Source material

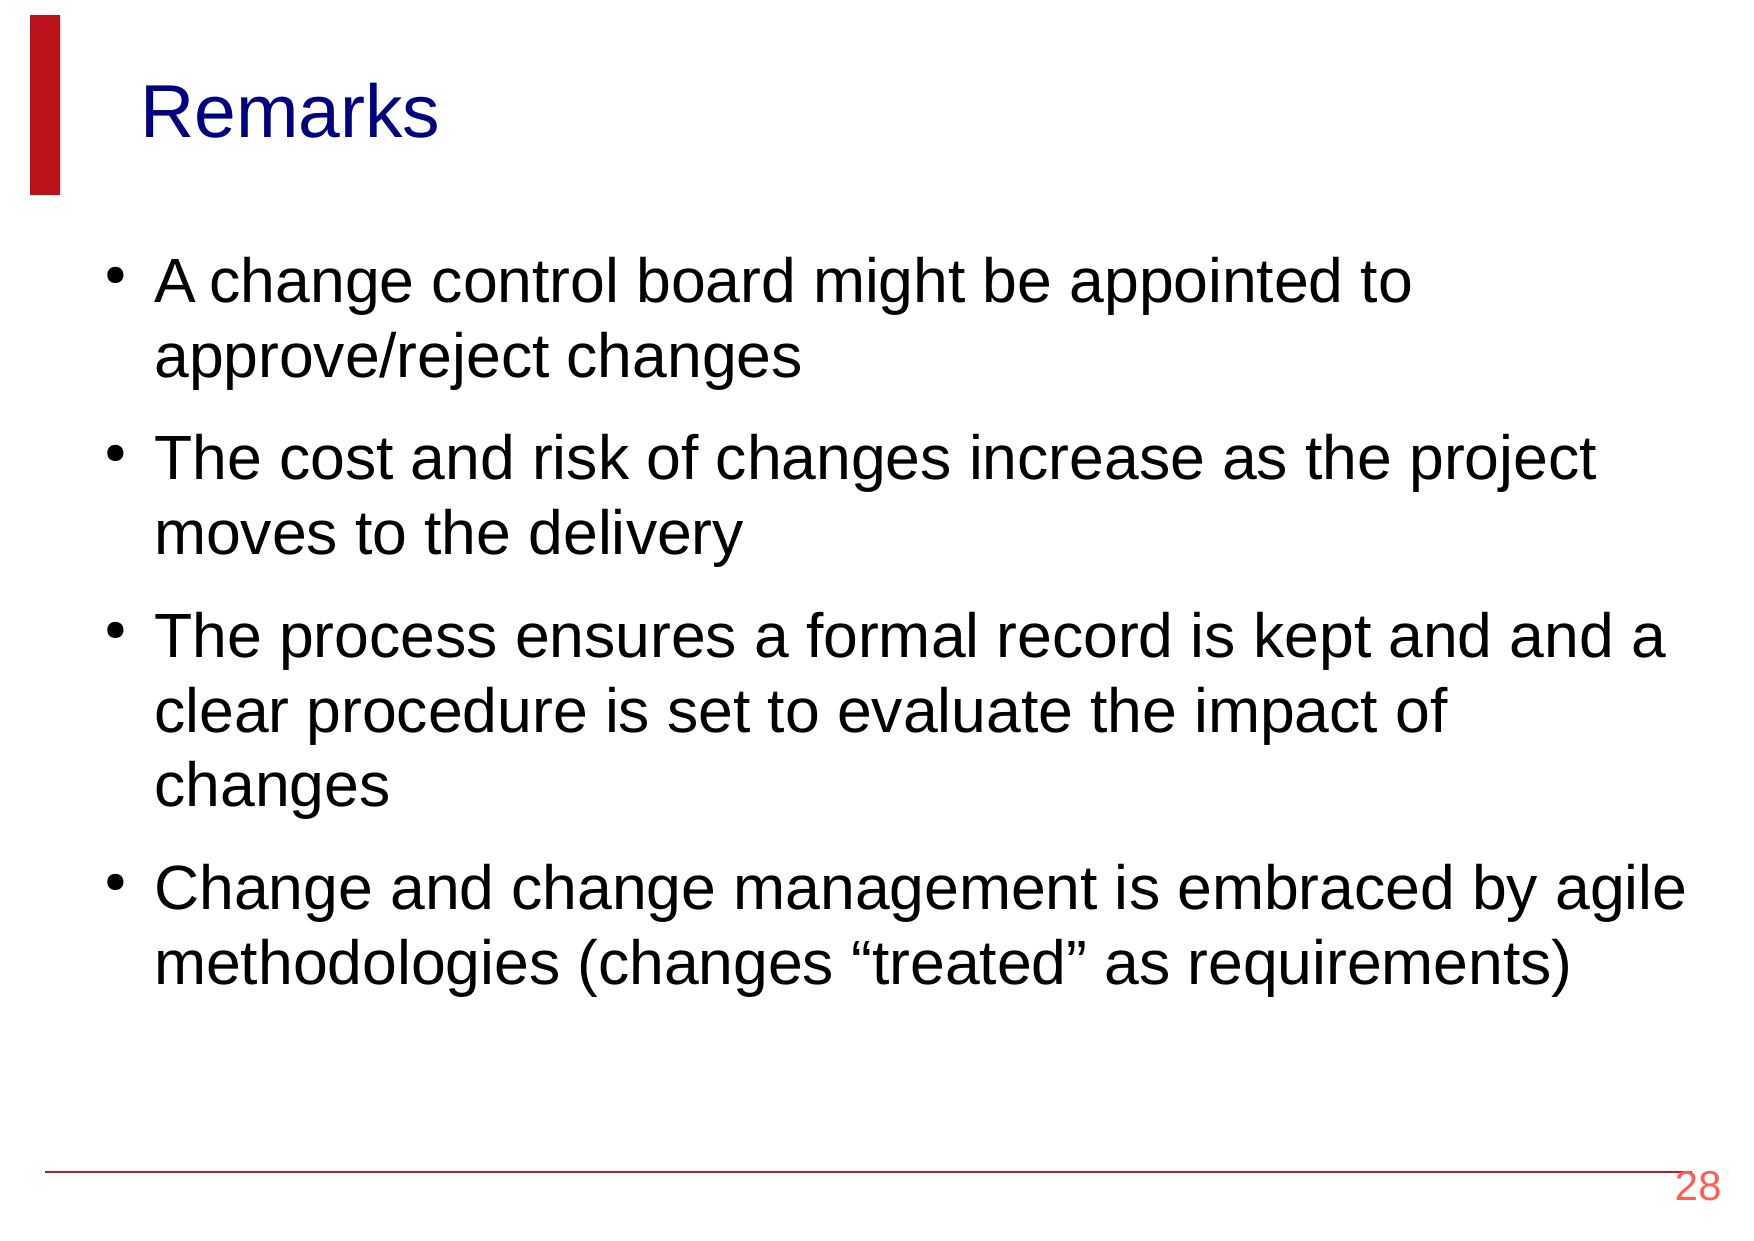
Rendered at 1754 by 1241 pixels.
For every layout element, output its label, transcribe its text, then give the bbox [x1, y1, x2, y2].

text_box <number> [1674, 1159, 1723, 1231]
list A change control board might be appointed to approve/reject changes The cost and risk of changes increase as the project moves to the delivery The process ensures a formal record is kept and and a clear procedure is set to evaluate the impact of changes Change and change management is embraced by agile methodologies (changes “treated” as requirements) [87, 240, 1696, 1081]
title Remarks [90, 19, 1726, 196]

* * *

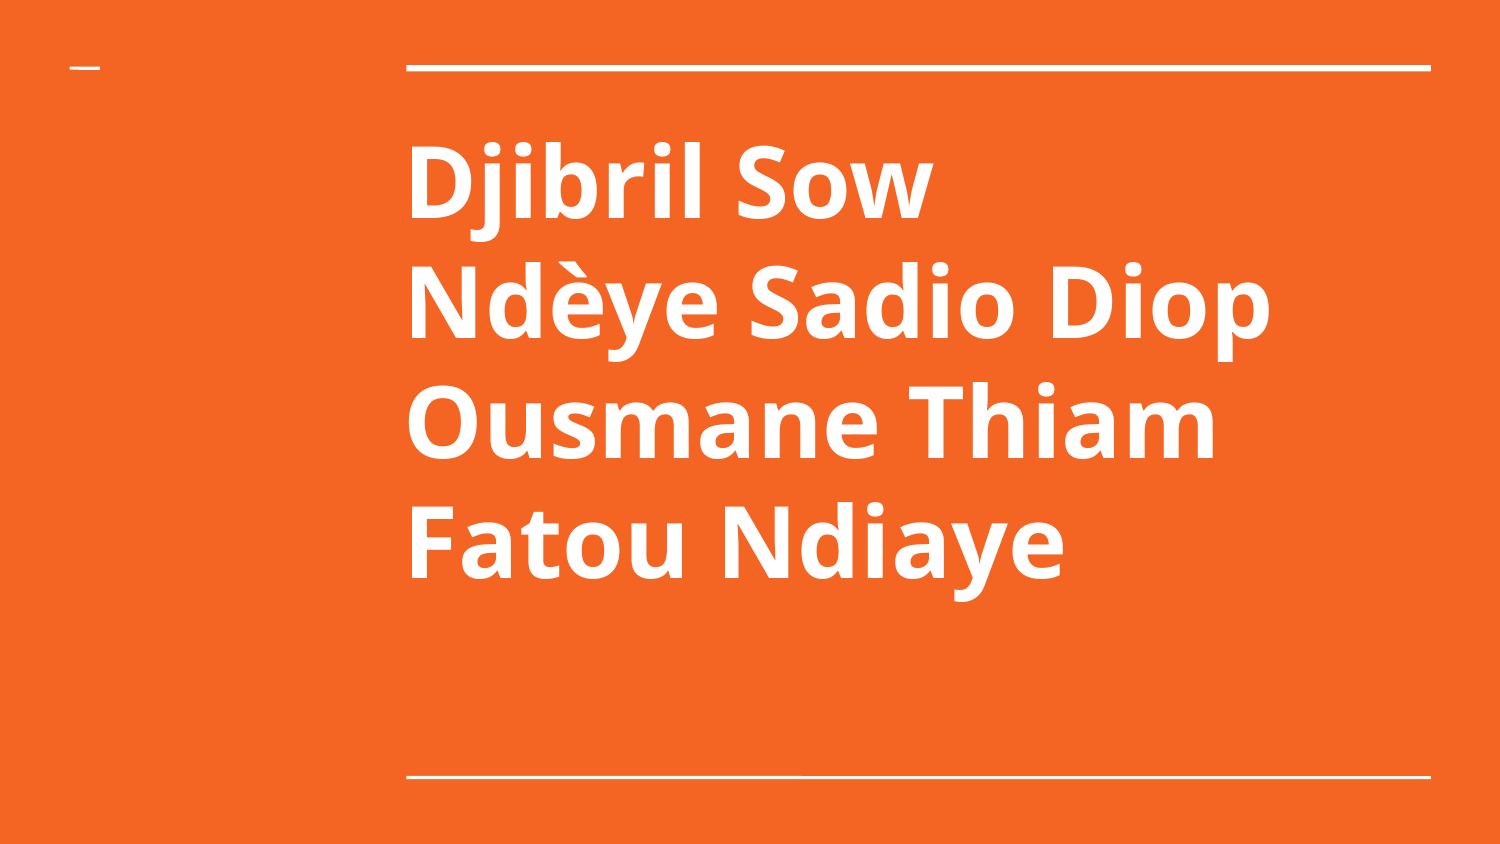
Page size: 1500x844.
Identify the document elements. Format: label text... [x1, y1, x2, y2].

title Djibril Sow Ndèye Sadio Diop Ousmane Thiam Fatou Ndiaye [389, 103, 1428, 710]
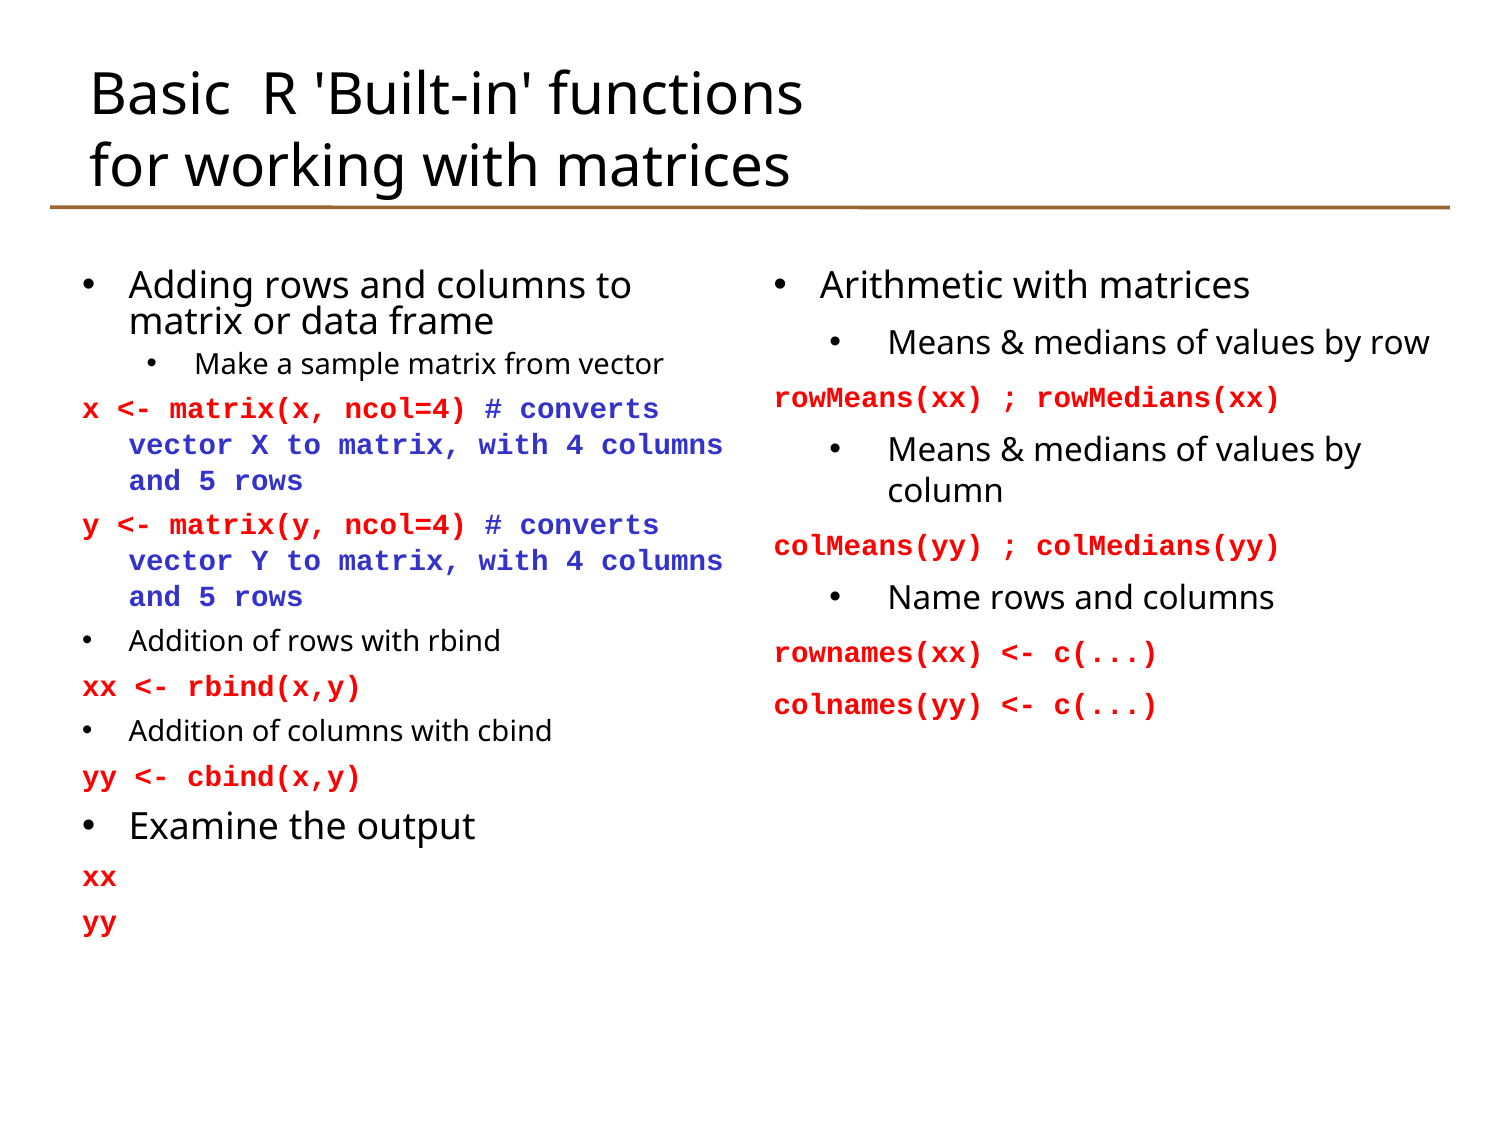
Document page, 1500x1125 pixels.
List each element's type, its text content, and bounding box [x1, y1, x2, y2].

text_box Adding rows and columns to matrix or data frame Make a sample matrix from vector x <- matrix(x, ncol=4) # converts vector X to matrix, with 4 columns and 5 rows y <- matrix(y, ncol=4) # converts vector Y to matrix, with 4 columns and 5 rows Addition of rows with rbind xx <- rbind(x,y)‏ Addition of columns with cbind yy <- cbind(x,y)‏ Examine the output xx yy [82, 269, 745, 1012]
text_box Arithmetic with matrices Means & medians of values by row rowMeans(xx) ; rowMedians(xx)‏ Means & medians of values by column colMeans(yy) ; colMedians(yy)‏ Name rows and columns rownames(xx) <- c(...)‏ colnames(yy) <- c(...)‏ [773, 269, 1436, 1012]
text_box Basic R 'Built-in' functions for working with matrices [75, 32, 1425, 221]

* * *

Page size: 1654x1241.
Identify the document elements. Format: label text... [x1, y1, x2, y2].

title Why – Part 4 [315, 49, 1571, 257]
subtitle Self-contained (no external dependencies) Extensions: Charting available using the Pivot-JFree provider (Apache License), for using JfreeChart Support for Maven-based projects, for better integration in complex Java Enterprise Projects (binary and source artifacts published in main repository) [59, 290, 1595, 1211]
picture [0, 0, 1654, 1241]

Goal of the exercise
How many lines in the listing above contain the string "size"? Reply with the number alone.

Response
2